**Data**:
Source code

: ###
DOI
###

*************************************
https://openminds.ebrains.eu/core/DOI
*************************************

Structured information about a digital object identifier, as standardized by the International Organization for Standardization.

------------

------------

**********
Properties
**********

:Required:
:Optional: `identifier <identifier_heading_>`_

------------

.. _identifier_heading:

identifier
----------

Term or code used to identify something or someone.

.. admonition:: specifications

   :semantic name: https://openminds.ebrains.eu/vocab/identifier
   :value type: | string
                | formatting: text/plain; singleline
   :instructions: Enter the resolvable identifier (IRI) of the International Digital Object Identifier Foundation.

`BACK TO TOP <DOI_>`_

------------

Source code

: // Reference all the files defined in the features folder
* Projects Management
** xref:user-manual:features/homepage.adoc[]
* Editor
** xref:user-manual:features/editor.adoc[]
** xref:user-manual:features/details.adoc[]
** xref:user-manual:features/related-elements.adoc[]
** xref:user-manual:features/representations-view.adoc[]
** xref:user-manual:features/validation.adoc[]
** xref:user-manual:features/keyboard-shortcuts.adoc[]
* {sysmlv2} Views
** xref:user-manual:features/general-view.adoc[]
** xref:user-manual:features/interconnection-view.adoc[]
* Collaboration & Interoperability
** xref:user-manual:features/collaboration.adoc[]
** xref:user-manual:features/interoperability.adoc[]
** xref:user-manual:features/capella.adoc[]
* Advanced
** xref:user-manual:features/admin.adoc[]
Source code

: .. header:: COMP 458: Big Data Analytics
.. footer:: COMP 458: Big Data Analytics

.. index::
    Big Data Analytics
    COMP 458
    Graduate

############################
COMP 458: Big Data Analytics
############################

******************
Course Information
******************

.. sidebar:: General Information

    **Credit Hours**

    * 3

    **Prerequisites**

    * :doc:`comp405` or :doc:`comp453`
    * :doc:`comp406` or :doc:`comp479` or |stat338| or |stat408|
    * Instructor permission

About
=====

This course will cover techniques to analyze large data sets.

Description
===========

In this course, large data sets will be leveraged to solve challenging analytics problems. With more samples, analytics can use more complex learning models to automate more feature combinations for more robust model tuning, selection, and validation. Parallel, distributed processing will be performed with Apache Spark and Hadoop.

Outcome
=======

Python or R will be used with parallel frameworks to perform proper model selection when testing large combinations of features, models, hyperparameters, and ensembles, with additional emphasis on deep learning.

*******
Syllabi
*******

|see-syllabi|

**Problem details**:
All of the entries above need to be retyped exactly.

**Solved exercise**:
Source code

: ###
DOI
###

*************************************
https://openminds.ebrains.eu/core/DOI
*************************************

Structured information about a digital object identifier, as standardized by the International Organization for Standardization.

------------

------------

**********
Properties
**********

:Required:
:Optional: `identifier <identifier_heading_>`_

------------

.. _identifier_heading:

identifier
----------

Term or code used to identify something or someone.

.. admonition:: specifications

   :semantic name: https://openminds.ebrains.eu/vocab/identifier
   :value type: | string
                | formatting: text/plain; singleline
   :instructions: Enter the resolvable identifier (IRI) of the International Digital Object Identifier Foundation.

`BACK TO TOP <DOI_>`_

------------

Source code

: // Reference all the files defined in the features folder
* Projects Management
** xref:user-manual:features/homepage.adoc[]
* Editor
** xref:user-manual:features/editor.adoc[]
** xref:user-manual:features/details.adoc[]
** xref:user-manual:features/related-elements.adoc[]
** xref:user-manual:features/representations-view.adoc[]
** xref:user-manual:features/validation.adoc[]
** xref:user-manual:features/keyboard-shortcuts.adoc[]
* {sysmlv2} Views
** xref:user-manual:features/general-view.adoc[]
** xref:user-manual:features/interconnection-view.adoc[]
* Collaboration & Interoperability
** xref:user-manual:features/collaboration.adoc[]
** xref:user-manual:features/interoperability.adoc[]
** xref:user-manual:features/capella.adoc[]
* Advanced
** xref:user-manual:features/admin.adoc[]
Source code

: .. header:: COMP 458: Big Data Analytics
.. footer:: COMP 458: Big Data Analytics

.. index::
    Big Data Analytics
    COMP 458
    Graduate

############################
COMP 458: Big Data Analytics
############################

******************
Course Information
******************

.. sidebar:: General Information

    **Credit Hours**

    * 3

    **Prerequisites**

    * :doc:`comp405` or :doc:`comp453`
    * :doc:`comp406` or :doc:`comp479` or |stat338| or |stat408|
    * Instructor permission

About
=====

This course will cover techniques to analyze large data sets.

Description
===========

In this course, large data sets will be leveraged to solve challenging analytics problems. With more samples, analytics can use more complex learning models to automate more feature combinations for more robust model tuning, selection, and validation. Parallel, distributed processing will be performed with Apache Spark and Hadoop.

Outcome
=======

Python or R will be used with parallel frameworks to perform proper model selection when testing large combinations of features, models, hyperparameters, and ensembles, with additional emphasis on deep learning.

*******
Syllabi
*******

|see-syllabi|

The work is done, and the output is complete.